AAC – advanced audio coding standard. Widely used today in audio and video communications and has established interoperability. Used by iPhone and other i-devices.
SIP – Session Initiation Protocol – de-facto standard of IP Communications solutions, including both Voice and Video communications. Used by majority of video conferencing vendors, such as Cisco, Tandberg, Polycom, RADVISION and more. Also one of the core standards in 3GPP IMS ( IP Multimedia Subsystems) communications.. Highly interoperable, however, lacking dedicated definitions for IP Video Call Control – IMTC SIP Parity Activity group developed set of best common practices and use cases to improve interoperability of SIP –based video communications.
STUN, TURN and ICE – typically used together to support Firewall and NAT traversal functionality. STUN ( Session Traversal Utilities for NAT) allows to map internal IP addressed behind the NAT to the external IP addresses. TURN (Traversal Using Relay NAT) is used in rare cases where STUN doesn’t provide a solution. ICE (Interactive Connectivity Establishment) is used as an umbrella standard utilizing STUN, TURN, uPnP and others in order to find possible way to transfer the NAT and Firewall.

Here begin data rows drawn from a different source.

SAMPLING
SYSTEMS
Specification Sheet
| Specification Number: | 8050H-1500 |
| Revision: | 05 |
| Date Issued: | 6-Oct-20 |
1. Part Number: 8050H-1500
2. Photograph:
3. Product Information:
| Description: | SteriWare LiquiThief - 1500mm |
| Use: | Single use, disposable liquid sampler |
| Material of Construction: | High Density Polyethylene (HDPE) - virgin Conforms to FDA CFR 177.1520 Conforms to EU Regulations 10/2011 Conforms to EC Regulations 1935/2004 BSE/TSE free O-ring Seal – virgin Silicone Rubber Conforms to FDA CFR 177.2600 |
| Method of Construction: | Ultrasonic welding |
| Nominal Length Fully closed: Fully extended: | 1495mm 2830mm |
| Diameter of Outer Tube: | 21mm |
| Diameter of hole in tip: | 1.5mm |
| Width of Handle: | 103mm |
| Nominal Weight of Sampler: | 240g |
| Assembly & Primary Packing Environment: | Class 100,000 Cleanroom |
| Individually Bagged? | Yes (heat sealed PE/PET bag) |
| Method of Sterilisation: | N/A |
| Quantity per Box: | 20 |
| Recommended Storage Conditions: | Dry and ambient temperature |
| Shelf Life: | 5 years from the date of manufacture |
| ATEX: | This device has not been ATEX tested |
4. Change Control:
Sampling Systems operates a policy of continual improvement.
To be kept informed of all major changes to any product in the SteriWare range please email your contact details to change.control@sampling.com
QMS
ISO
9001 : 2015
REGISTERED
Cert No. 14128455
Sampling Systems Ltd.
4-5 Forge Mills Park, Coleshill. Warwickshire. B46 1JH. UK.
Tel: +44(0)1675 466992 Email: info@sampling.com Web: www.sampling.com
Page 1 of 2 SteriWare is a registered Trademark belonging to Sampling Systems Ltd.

RTP, which stands for Real-time Transport Protocol, is used in Voice and Video over IP implementations to carry over real-time media and collecting of the statistics, such as jitter and latency, which in turn allows to implement better quality solutions. Today used by absolute majority IP voice and video vendors.

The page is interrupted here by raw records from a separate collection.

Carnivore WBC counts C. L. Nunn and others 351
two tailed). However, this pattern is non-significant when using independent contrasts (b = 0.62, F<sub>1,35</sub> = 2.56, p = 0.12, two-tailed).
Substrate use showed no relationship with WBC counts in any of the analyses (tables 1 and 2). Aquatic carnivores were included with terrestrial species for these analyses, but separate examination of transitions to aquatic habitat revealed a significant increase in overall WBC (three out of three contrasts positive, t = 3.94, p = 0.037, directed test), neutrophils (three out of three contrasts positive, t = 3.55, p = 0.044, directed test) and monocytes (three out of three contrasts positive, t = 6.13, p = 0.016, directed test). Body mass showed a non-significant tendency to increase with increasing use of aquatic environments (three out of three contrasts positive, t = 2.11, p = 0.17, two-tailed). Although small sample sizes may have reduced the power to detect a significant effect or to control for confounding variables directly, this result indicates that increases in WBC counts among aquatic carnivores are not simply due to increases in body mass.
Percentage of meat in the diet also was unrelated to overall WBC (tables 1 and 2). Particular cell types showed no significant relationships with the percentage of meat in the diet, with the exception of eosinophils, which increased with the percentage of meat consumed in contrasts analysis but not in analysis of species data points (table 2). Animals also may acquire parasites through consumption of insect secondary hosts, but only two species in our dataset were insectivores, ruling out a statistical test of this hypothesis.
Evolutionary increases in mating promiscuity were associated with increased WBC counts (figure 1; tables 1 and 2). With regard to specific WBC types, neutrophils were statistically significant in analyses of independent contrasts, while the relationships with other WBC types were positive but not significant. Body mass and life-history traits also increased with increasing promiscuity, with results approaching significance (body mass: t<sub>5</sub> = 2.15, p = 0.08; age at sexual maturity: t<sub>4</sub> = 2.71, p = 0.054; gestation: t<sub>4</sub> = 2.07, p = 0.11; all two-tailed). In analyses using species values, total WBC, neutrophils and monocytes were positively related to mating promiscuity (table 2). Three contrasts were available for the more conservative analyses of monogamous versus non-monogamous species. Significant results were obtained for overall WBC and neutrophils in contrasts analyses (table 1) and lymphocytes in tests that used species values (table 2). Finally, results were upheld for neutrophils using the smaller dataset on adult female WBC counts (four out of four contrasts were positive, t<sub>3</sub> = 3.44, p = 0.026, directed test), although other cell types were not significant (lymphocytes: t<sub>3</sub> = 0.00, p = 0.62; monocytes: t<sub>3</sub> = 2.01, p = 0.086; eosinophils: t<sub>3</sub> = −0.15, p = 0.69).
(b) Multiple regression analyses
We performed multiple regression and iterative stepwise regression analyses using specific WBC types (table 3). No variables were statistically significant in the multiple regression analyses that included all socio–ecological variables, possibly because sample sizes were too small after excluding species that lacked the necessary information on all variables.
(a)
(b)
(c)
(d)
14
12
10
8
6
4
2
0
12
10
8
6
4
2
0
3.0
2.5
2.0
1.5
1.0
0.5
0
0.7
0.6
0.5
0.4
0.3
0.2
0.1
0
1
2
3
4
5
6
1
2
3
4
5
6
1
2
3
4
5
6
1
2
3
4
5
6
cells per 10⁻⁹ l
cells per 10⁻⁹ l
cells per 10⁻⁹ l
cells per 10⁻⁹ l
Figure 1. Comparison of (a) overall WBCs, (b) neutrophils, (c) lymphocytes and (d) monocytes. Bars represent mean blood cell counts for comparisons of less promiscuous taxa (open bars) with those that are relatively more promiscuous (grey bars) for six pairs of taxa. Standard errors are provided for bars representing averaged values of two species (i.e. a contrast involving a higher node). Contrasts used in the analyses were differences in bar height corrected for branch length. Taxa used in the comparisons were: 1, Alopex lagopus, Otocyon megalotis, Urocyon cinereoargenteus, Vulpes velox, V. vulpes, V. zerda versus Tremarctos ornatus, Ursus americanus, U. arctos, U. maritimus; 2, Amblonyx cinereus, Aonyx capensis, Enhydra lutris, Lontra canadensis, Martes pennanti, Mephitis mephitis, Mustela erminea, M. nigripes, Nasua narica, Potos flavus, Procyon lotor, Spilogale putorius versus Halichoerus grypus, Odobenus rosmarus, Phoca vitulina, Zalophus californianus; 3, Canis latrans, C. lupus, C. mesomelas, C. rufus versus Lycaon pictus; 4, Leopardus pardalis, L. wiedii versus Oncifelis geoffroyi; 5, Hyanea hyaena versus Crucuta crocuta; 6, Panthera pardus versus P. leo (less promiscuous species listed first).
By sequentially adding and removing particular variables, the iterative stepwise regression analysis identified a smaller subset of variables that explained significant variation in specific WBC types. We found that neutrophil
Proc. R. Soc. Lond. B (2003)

SRTP – Secure RTP, profile for secure RTP communication which supports encryption, message authentication and integrity. Widely used in both IP Video and Voice implementations.
We are looking froward for further implementations of this new technology. Things are getting very interesting in visual communication products.
—
More about Facetime:



This is good news for interoperability as Skype is a closed protocol, a proprietary video codec and they don’t have any video peering policy. Now the real questions starts
- is there “proprietary” extension used (e.g. for SIP registration or location of other parties)
- how are the iPhone user registering and what infrastructure hare they using.
- will apple have a peering policy to other SIP provider.
On the last one, I am afraid that they will be happy to remain in their closed garden.
Apple's standards are open. But do the FaceTime use a centralized server? Or is it jabber-like, allowing to use multiple servers?
As far as I know, H.264 is not as "open" as it seems: at least it is NOT royalty-free, and I think its widespread usage would lead to the disappearance of free (as in FREEDOM) platforms. And I don't want to live in a world were I the only choice I have so as to speak (or videochat or whatever…) to a friend is between a bunch of closed, over-constrained and right-restricting software and hardware!
Any idea how Apple manages to have a real-time video encoding over relatively low-end A4 processor? Or are they using other extra graphics hardware?
Nice technology. FaceTime is really an innovative feature.